- Excerpted records:
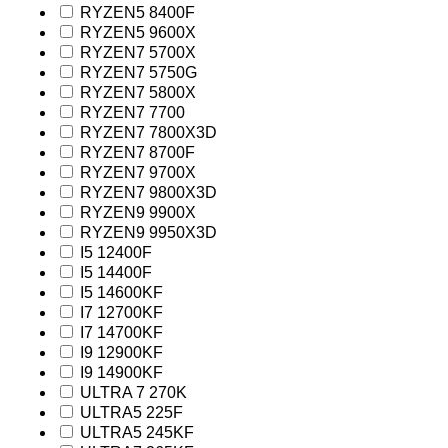
RYZEN5 8400F
RYZEN5 9600X
RYZEN7 5700X
RYZEN7 5750G
RYZEN7 5800X
RYZEN7 7700
RYZEN7 7800X3D
RYZEN7 8700F
RYZEN7 9700X
RYZEN7 9800X3D
RYZEN9 9900X
RYZEN9 9950X3D
I5 12400F
I5 14400F
I5 14600KF
I7 12700KF
I7 14700KF
I9 12900KF
I9 14900KF
ULTRA 7 270K
ULTRA5 225F
ULTRA5 245KF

- Work required: A verbatim copy of the material is needed; pictures are not to appear in it.

- Expected answer:
RYZEN5 8400F
RYZEN5 9600X
RYZEN7 5700X
RYZEN7 5750G
RYZEN7 5800X
RYZEN7 7700
RYZEN7 7800X3D
RYZEN7 8700F
RYZEN7 9700X
RYZEN7 9800X3D
RYZEN9 9900X
RYZEN9 9950X3D
I5 12400F
I5 14400F
I5 14600KF
I7 12700KF
I7 14700KF
I9 12900KF
I9 14900KF
ULTRA 7 270K
ULTRA5 225F
ULTRA5 245KF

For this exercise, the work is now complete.